If you are a shareholder in Inpixon’s (NASDAQ:INPX), or are thinking about investing in the company, knowing how it contributes to the risk and reward profile of your portfolio is important. The beta measures INPX’s exposure to the wider market risk, which reflects changes in economic and political factors. Different characteristics of a stock expose it to various levels of market risk, and the broad market index represents a beta value of one. Any stock with a beta of greater than one is considered more volatile than the market, and those with a beta less than one is generally less volatile.
An interpretation of INPX’s beta
With a beta of 2.46, Inpixon is a stock that tends to experience more gains than the market during a growth phase and also a bigger reduction in value compared to the market during a broad downturn. According to this value of beta, INPX can help magnify your portfolio return, especially if it is predominantly made up of low-beta stocks. If the market is going up, a higher exposure to the upside from a high-beta stock can push up your portfolio return.
How does INPX’s size and industry impact its risk?
INPX, with its market capitalisation of USD $6.13M, is a small-cap stock, which generally have higher beta than similar companies of larger size.
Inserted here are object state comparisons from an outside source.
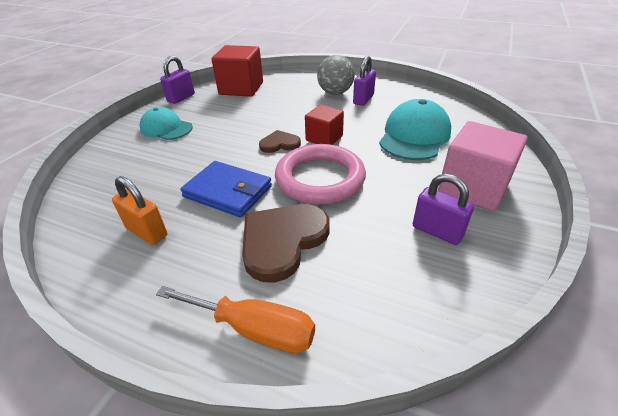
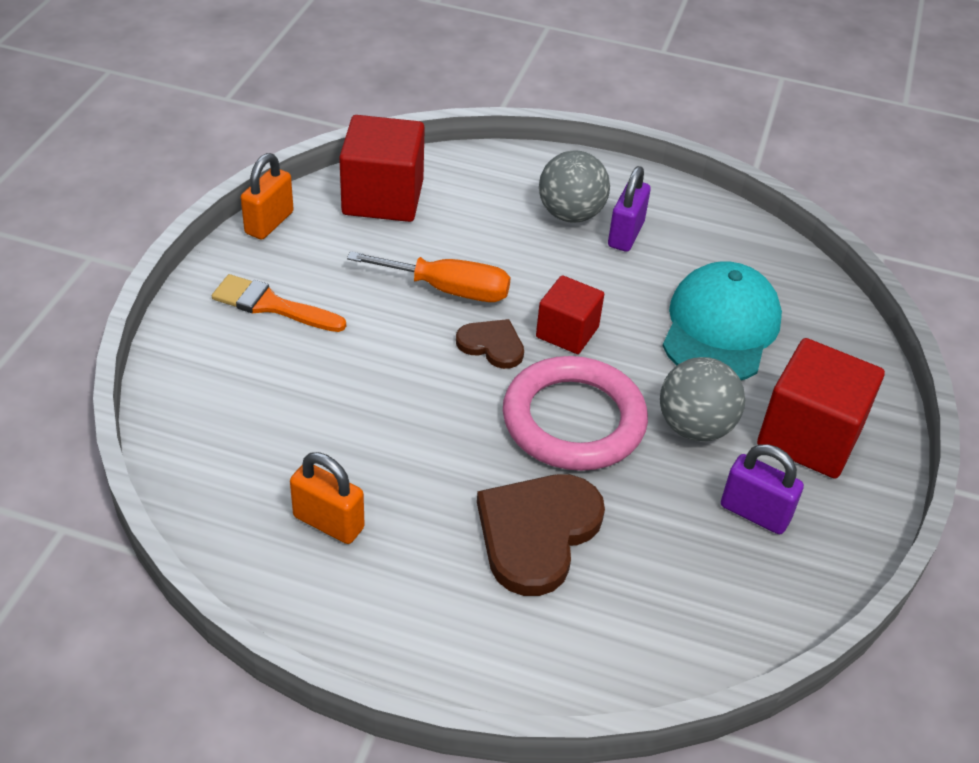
camera: 10 degrees left, 5 degrees up
turquoise cap [140,107,193,140] -> orange brush [212,274,346,332]
orange screwdriver [156,286,315,353] -> orange screwdriver moved to [347,251,511,302]
purple padlock [160,56,195,104] -> orange padlock [241,153,294,240]
blue wallet [180,161,272,218] -> none
brown heart [259,130,301,153] -> brown heart turned 45 degrees clockwise [456,319,524,369]
pink cube [438,121,527,211] -> red cube [757,338,885,479]
none -> grey ball [660,357,745,441]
Moreover, INPX’s industry, it services, is considered to be cyclical, which means it is more volatile than the market over the economic cycle. So, investors should expect a larger beta for smaller companies operating in a cyclical industry in contrast with lower beta for larger firms in a more defensive industry. This supports our interpretation of INPX’s beta value discussed above. Next, we will examine the fundamental factors which can cause cyclicality in the stock.
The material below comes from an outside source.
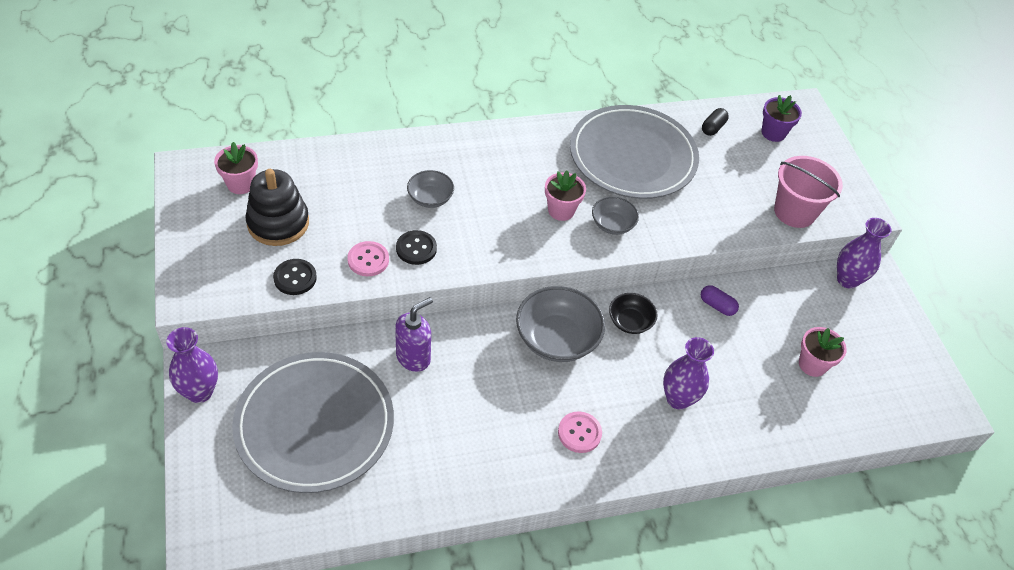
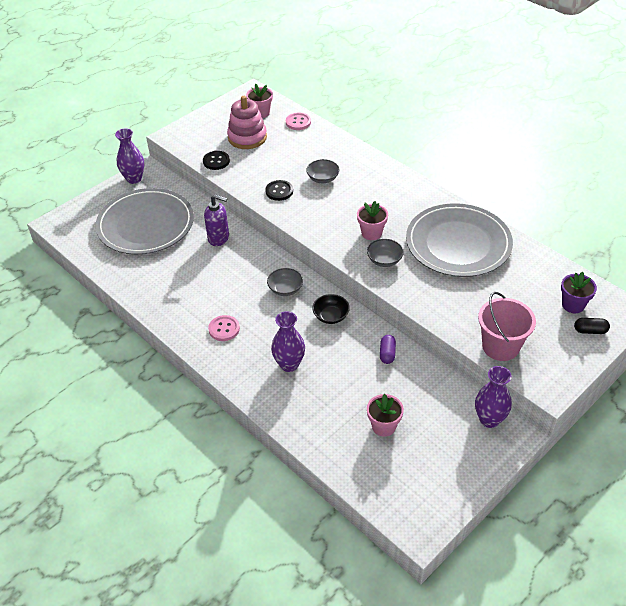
camera: 65 degrees right, 5 degrees down
black stacking toy [245,169,309,246] -> pink stacking toy [227,96,267,149]
pink button [347,241,389,276] -> pink button moved to [286,113,311,130]
grey bowl [516,286,605,362] -> grey bowl [267,268,303,296], size x0.56
black capsule [702,108,729,136] -> black capsule moved to [574,318,610,334]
How INPX’s assets could affect its beta
An asset-heavy company tends to have a higher beta because the risk associated with running fixed assets during a downturn is highly expensive. I examine INPX’s ratio of fixed assets to total assets to see whether the company is highly exposed to the risk of this type of constraint. Since INPX’s fixed assets are only 3.82% of its total assets, it doesn’t depend heavily on a high level of these rigid and costly assets to operate its business. As a result, the company may be less volatile relative to broad market movements, compared to a company of similar size but higher proportion of fixed assets. However, this is the opposite to what INPX’s actual beta value suggests, which is higher stock volatility relative to the market.
What this means for you:
Are you a shareholder? You could benefit from higher returns during times of economic growth by holding onto INPX. Its low fixed cost also means that, in terms of operating leverage, it is relatively flexible during times of economic downturns. Consider the stock in terms of your other portfolio holdings, and whether it is worth investing more into INPX. For next steps, take a look at INPX’s outlook to see what analysts are expecting for the stock on our free analysis plaform here.
Are you a potential investor? Before you buy INPX, you should take into account how their portfolio currently moves with the market, in addition to the current economic environment. INPX may be a valuable addition to portfolios during times of economic growth, and it may be work looking further into fundamental factors such as current valuation and financial health. You can examine these factors in our free fundamental research report for INPX here.
To help readers see pass the short term volatility of the financial market, we aim to bring you a long-term focused research analysis purely driven by fundamental data. Note that our analysis does not factor in the latest price sensitive company announcements.
The author is an independent contributor and at the time of publication had no position in the stocks mentioned.